The task.
A line counts if it contains the word "evenodd" at least once. State how many such lines the records contain, giving the number alone.

Stored data entries.
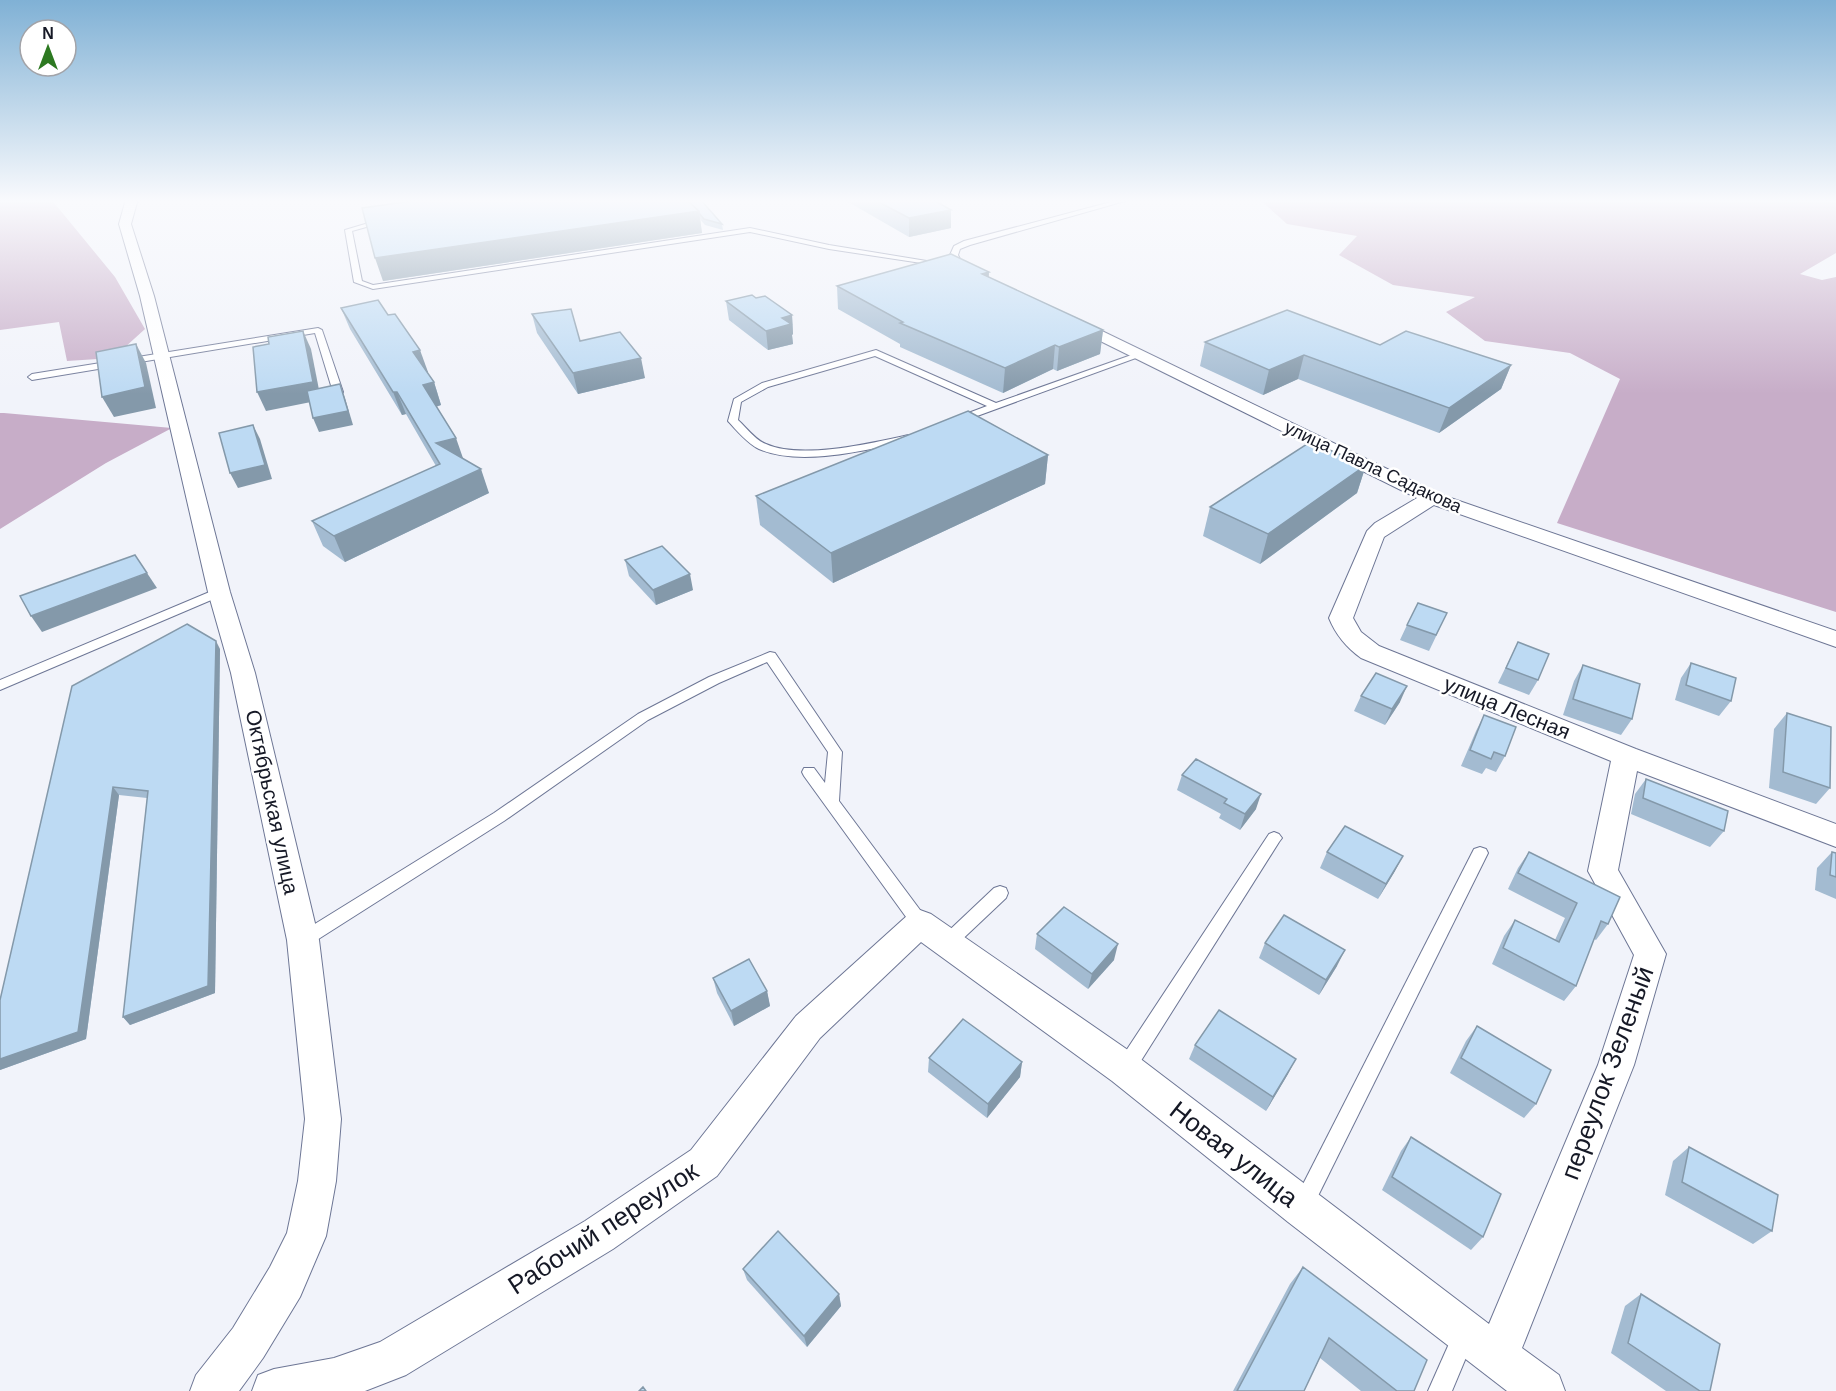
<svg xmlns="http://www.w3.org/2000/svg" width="1836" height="1391" viewBox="0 0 1836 1391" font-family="Arial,sans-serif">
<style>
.forest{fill:#c7adc8}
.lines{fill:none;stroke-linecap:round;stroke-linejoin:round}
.service-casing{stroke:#6d7695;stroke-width:2}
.minor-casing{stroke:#6d7695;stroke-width:2}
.service{fill:#fff;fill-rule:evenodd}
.minor{fill:#fff;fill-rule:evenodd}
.wall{fill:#a3bbd1}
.shaded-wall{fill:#8499aa}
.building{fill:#bddaf3;stroke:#8499aa;stroke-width:1.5}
.labels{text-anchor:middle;stroke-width:5;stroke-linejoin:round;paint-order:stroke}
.far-street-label{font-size:18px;fill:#161926;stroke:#fff}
.street-label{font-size:21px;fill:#161926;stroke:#fff}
.near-street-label{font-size:26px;fill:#161926;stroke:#fff}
</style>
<rect width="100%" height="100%" fill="#f1f3fa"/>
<g class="forest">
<path d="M0,199H51L115,277L145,329L113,358L67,361L59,322L0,330Z"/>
<path d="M1259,199H1836V253L1800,274L1822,280L1836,277V612L1557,523L1620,379L1570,353L1485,341L1446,312L1475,297L1393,285L1339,255L1357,236L1287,224Z"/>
<path d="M0,413H4L172,428L106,463L0,529Z"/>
</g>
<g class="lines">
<defs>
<g id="service">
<path d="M1122,199H1132L970,245L960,249L958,255L964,268H958L950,255L954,246L964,241Z"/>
<path d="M382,219L384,222L352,231L362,281L373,285L750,228L829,245L945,264L941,266L829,249L750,232L373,289L354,282L345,230Z"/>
<path d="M318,328L322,330L343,392L341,394L333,392L315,333L32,380L28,377L32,374Z"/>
<path d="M876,350L996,403L1137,353L1144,355L958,423L955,422V418L987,406L875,356L768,387L741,402L738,420C747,428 755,440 766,444C801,460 872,443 909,435L914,438L909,441C866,450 800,467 759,449C748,444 736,430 728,421L734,399L762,383Z"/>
<path d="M219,588L225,592L223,595L0,690V680Z"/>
<path d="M770,652L775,653L842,752L839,801L926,918L928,923L926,928L920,930L914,928L804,776L802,772L804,768H814L825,783L828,752L767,662L719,683L648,720L504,821L309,945L303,947L297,945L295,940L297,935L494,813L638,714L709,677Z"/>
<path d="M1274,832L1279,834L1282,838L1279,842L1132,1075L1125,1078L1118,1075L1116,1069L1118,1063L1269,834Z"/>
<path d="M1480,847L1486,849L1488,853L1311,1210L1304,1213L1297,1210L1294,1203L1297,1196L1474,849Z"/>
<path d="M1000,886L1006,888L1008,893L1006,898L952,949L946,951L940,949L937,944L940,939L994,888Z"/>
<path d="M1464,1325L1472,1328L1475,1336L1452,1391H1428L1456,1328Z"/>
</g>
<g id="minor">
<path d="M126,199H138L131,224L154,296L230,592L255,673L319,940L341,1119L336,1181L326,1236L300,1297L263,1358L239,1391H190L196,1375L233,1328L270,1267L287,1233L298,1181L305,1119L287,940L231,673L208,592L140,296L119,224Z"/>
<path d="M1073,317L1439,494L1836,631V647L1434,505L1384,537L1353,618L1361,632L1379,646L1636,749L1836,824V847L1637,771L1618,870L1666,954L1634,1065L1522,1348L1559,1375L1565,1391H1507L1288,1222L1112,1081L921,942L820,1038L717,1176L613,1249L406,1375L365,1391H252L258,1375L274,1369L334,1358L380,1342L585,1221L691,1150L796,1016L909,914L920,910L931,914L1138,1057L1489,1324L1598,1065L1634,955L1588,871L1611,761L1361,658C1346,647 1336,635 1329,618L1367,531L1375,523L1417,498L1068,325L1065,322L1068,319Z"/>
</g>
</defs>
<use href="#service" class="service-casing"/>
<use href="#minor" class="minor-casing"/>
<use href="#service" class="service"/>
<use href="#minor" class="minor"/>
</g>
<g class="wall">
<path d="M686,199L722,224L723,230L705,225L700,219L702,233L383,281L406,202Z"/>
<path d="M843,199H932L951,210V228L909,237Z"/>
<path d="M989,277L1103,330L1100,354L1057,371L1053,369L1003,393L900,347V344L838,309L837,286Z"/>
<path d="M756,298L792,315L793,334L792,335L793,344L768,350L729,320L726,301Z"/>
<path d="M341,308L428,372H427L434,382L441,405L436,407L463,459L489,493L345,562L323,546L312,521L436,466L406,414L402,415L350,329Z"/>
<path d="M532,314L580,341L645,378L578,394L537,333Z"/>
<path d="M1205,342L1380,345L1511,365L1501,389L1439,433L1298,379L1263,395L1200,366Z"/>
<path d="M1048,455L1045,484L833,583L760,525L756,496Z"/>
<path d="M1366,465L1357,493L1260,564L1203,536L1210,507Z"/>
<path d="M625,560L693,590L656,605L629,576Z"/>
<path d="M1407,625L1440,628L1429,651L1400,640Z"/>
<path d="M1518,642L1538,680L1529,695L1498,683Z"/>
<path d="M220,649L215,993L130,1025L123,1017L147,798L119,795L86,1039L0,1070V1000L72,686Z"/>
<path d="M1691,663L1731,701L1719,716L1675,700L1681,678Z"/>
<path d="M1583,665L1632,719L1621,735L1563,715L1574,681Z"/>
<path d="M1361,696L1400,702L1385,725L1354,711Z"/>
<path d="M1787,713L1830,788L1816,804L1769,788L1774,729Z"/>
<path d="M1484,715L1505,756L1496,772L1486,768L1482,774L1461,766L1476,731Z"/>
<path d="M1182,775L1256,809L1240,830L1219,818L1221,814L1177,790Z"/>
<path d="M1646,779L1724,831L1710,847L1631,814L1635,794Z"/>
<path d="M1327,852L1395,871L1378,899L1320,868Z"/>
<path d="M1529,852L1608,924L1596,940L1594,939L1576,986L1564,1001L1492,964L1504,936L1515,920L1555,940L1565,918L1508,889L1518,868Z"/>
<path d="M1832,852L1836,853V899L1815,890L1817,868Z"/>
<path d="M1037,934L1114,960L1088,989L1035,949Z"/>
<path d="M1265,943L1337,966L1319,995L1259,958Z"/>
<path d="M713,978L767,991L770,1006L734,1026L717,993Z"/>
<path d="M1477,1026L1536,1104L1524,1118L1450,1073L1466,1041Z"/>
<path d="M1195,1045L1288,1074L1266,1111L1189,1059Z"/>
<path d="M929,1058L1022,1062L1020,1077L987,1118L928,1072Z"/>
<path d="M1411,1137L1483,1237L1471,1250L1382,1190L1401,1151Z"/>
<path d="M1689,1147L1772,1231L1753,1244L1665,1195L1673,1161Z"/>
<path d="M1303,1267L1414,1391H1361L1320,1358L1304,1391H1233L1290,1284Z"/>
<path d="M743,1269L839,1294L841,1306L807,1347L747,1280Z"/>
<path d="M1641,1294L1710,1391H1666L1611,1353L1625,1306Z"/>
</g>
<g class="shaded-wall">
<path d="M951,210V228L909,237V218Z"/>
<path d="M699,211L702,233L383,281L375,258Z"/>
<path d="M989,272L988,294L982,274Z"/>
<path d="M792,315L793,334L792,335L793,344L768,350L766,331L782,318Z"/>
<path d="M1103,330L1100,354L1057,371L1059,347Z"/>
<path d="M303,331L311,349L321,400L266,411L257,392Z"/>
<path d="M136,344L146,363L156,408L114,417L102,397Z"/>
<path d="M1055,345L1053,369L1003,393L1005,368Z"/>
<path d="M420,350L428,372L420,374L413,352Z"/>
<path d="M1304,355L1298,379L1263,395L1269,370Z"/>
<path d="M641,358L645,378L578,394L573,373Z"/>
<path d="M1511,365L1501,389L1439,433L1449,408Z"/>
<path d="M434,382L441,405L431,408L423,385Z"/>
<path d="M340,384L345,398L353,425L319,432L313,418Z"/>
<path d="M393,392H397L406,414L402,415Z"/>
<path d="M253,425L260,439L272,479L238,488L230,473Z"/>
<path d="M456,438L464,461L436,443Z"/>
<path d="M1048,455L1045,484L833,583L831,553Z"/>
<path d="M1366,465L1357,493L1260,564L1268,534Z"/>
<path d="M481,469L489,493L345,562L334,536Z"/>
<path d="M147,573L157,588L42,632L31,616Z"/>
<path d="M690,574L693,590L656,605L653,590Z"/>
<path d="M216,641L220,649L215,993L130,1025L123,1017Z"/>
<path d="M1407,686L1400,702L1385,725L1392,709Z"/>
<path d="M113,787L119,795L86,1039L0,1070V1059Z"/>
<path d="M1261,794L1256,809L1240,830L1245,814Z"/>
<path d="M1403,856L1395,871L1378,899L1386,884Z"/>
<path d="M1118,944L1114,960L1088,989L1092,974Z"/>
<path d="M1345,950L1337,966L1319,995L1326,980Z"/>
<path d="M767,991L770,1006L734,1026L731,1011Z"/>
<path d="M1296,1059L1288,1074L1266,1111L1273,1097Z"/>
<path d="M1022,1062L1020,1077L987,1118L988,1104Z"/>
<path d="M839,1294L841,1306L807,1347L804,1336Z"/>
</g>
<g class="building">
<path d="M405,199H427L406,202Z"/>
<path d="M427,199H686L699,211L375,258L362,208Z"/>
<path d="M700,199L722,224L704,219L699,213V211L688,201Z"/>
<path d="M873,199H932L951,210L909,218Z"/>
<path d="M951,254L989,272L982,274L1103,330L1059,347L1055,345L1005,368L900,323L903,322L837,286Z"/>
<path d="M752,295L756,298L765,296L792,315L782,318L791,324L766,331L726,301Z"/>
<path d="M378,300L388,315L395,314L420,350L413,352L434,382L423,385L456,438L436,443L481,469L334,536L312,521L440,464L397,392H393L341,308Z"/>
<path d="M571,309L580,341L620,332L641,358L573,373L532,314Z"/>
<path d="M1287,310L1380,345L1406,331L1511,365L1449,408L1304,355L1269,370L1205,342Z"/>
<path d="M303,331L313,382L257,392L253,347L269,344L268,337Z"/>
<path d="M136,344L145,387L102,397L96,352Z"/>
<path d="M340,384L348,411L313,418L307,391Z"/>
<path d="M968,411L1048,455L831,553L756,496Z"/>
<path d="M253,425L265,465L230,473L219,433Z"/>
<path d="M1310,442L1366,465L1268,534L1210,507Z"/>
<path d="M662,546L690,574L653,590L625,560Z"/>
<path d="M135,555L147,573L31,616L20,596Z"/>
<path d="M1418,603L1447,613L1436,635L1407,625Z"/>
<path d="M187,624L216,641L208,986L123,1017L148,791L113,787L78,1032L0,1059V1000L72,686Z"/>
<path d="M1518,642L1549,654L1538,680L1506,668Z"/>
<path d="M1691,663L1736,678L1731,701L1686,685Z"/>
<path d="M1583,665L1640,684L1632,719L1573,699Z"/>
<path d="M1376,673L1407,686L1392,709L1361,696Z"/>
<path d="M1787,713L1831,727L1830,788L1783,772Z"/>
<path d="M1484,715L1516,727L1505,756L1494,752L1491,759L1470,750Z"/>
<path d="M1196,759L1261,794L1245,814L1224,803L1227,799L1182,775Z"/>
<path d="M1646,779L1728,811L1724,831L1643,798Z"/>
<path d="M1345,826L1403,856L1386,884L1327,852Z"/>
<path d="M1529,852L1620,897L1608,924L1601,921L1576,986L1503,948L1515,920L1559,942L1577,903L1518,873Z"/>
<path d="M1832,852L1836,853V877L1830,875Z"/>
<path d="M1064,907L1118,944L1092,974L1037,934Z"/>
<path d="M1284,915L1345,950L1326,980L1265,943Z"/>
<path d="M749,959L767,991L731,1011L713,978Z"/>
<path d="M1219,1010L1296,1059L1273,1097L1195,1045Z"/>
<path d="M963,1019L1022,1062L988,1104L929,1058Z"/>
<path d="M1477,1026L1551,1070L1536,1104L1461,1058Z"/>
<path d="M1411,1137L1501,1194L1483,1237L1392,1177Z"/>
<path d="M1689,1147L1778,1195L1772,1231L1682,1182Z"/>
<path d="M778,1231L839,1294L804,1336L743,1269Z"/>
<path d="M1303,1267L1427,1360L1414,1391H1397L1329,1338L1304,1391H1237Z"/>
<path d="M1641,1294L1720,1344L1710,1391H1700L1628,1343Z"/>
<path d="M643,1387L646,1391H639Z"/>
</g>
<linearGradient id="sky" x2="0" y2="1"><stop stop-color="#80b1d5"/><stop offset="0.51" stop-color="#f9fafd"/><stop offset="1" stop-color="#f9fafd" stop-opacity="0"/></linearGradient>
<rect width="1836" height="394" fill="url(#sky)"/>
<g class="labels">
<g class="far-street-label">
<text transform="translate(1373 467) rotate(25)" y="6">улица Павла Садакова</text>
</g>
<g class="street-label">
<text transform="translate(1507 708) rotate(22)" y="7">улица Лесная</text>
<text transform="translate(272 802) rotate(78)" y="7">Октябрьская улица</text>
</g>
<g class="near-street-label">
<text transform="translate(1607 1073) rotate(-70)" y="9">переулок Зеленый</text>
<text transform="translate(1234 1154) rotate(38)" y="9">Новая улица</text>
<text transform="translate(603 1228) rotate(-33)" y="9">Рабочий переулок</text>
</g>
</g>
<g transform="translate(48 48)"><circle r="28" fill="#ffffff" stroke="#a2a3a8" stroke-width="1.5"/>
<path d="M0-4.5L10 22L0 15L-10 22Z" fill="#2d7921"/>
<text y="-9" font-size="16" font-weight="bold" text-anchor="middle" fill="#161926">N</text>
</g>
</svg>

Result.
2